# vBulletin options



## Kalim (Nov 24, 2006)

Hi (wasn't sure which section is most relevant to post under )

I don't own a forum myself but a friend whose set one up recently is stuck on her bandwidth being killed off inside 2 weeks due to deep/hot linking.  

I haven't been around hers (5 hours away) to have a look around myself but she's stuck on finding the option in vBulletin 3.6.4 for turning off attachment images/disabling them for guests (offline or unregistered users).

Any help where in the options this is would be appreciated :smile:


----------



## carsey (Aug 19, 2006)

It may be under the group permissions of the users. 

Thats from my experience with forums.


----------



## ebackhus (Apr 21, 2005)

If your friend is using an Apache server she can use the .htaccess file to disable hotlinking.


----------



## Kalim (Nov 24, 2006)

Doesn't I'm afraid :sad:

I was hoping theirs another way round to this as I've seen the feature myself on endless vB boards.

The user group permissions don't allow this option either.

Any more idea's? We know how to stop hotlinking etc but need to know how to prevent offline users seeing attachments like done on here, yet.

Thanks.


----------



## Skie (Mar 15, 2003)

Please post the .htaccess file so we can see if it's set up properly.

Also, edit the usergroup for non logged in users and set "Can Download Attachments" to off. Do this for any other usergroups that you wish to do this. This will force people to login to view any attachments.


----------



## Kalim (Nov 24, 2006)

Skie,

She uses Sun Cobalt server so no .htaccess file.
She replied 


> You can make it so user groups can't view attachments which is good... or even post images (IMG tag)... but I also need and you can't prevent certain groups from VIEWING all image




Thanks for the help.


----------



## Skie (Mar 15, 2003)

At this point, you probably need to go over to vbulletin.org and search their mods for something to do this.
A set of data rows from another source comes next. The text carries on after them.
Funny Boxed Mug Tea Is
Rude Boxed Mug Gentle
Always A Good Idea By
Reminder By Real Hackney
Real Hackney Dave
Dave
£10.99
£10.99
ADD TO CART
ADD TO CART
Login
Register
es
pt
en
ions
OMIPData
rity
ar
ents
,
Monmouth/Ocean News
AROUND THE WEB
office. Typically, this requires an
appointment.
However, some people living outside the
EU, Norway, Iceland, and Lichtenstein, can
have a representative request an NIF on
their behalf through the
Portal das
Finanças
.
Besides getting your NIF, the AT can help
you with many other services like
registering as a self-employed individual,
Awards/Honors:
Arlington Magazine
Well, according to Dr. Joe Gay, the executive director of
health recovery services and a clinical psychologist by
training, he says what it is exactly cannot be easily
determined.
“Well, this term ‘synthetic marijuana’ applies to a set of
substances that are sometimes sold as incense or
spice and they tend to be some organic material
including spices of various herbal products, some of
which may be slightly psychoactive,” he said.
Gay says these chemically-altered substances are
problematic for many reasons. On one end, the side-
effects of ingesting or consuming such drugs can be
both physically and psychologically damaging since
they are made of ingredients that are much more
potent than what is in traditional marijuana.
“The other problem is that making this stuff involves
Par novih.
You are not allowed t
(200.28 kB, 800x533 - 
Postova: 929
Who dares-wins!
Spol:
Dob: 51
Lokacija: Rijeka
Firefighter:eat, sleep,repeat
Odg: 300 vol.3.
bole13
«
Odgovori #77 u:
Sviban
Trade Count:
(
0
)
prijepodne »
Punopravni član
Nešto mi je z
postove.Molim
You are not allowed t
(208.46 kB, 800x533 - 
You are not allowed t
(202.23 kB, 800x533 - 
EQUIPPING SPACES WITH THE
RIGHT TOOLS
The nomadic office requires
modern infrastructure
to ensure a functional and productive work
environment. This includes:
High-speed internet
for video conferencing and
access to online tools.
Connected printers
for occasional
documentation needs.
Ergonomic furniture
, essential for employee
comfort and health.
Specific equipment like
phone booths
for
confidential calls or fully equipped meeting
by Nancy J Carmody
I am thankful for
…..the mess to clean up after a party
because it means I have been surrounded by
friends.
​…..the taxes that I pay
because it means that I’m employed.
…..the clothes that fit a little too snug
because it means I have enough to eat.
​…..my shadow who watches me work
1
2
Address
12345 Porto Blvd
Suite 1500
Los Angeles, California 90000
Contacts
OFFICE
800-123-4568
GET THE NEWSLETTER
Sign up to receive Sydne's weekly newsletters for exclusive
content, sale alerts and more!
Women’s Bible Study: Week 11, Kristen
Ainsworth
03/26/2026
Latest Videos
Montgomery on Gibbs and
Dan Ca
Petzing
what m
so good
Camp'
I saw one for version 3.0, but I couldn't find one for 3.6. Maybe using different search terms then I did would help.


----------



## Kalim (Nov 24, 2006)

Thanks Skie.

I've searched for about 3 hours to no avail there - it was my first avenue although I found something for 3.5 but not 3.6.4 :sad:

Maybe just moving over to Apache is the better way out.


----------



## Skie (Mar 15, 2003)

Kalim said:


> Thanks Skie.
> 
> I've searched for about 3 hours to no avail there - it was my first avenue although I found something for 3.5 but not 3.6.4 :sad:
> 
> Maybe just moving over to Apache is the better way out.


The 3.5 hack may still work. It depends on how much has changed between 3.5 and 3.6 and what the hooks that the hack uses.


----------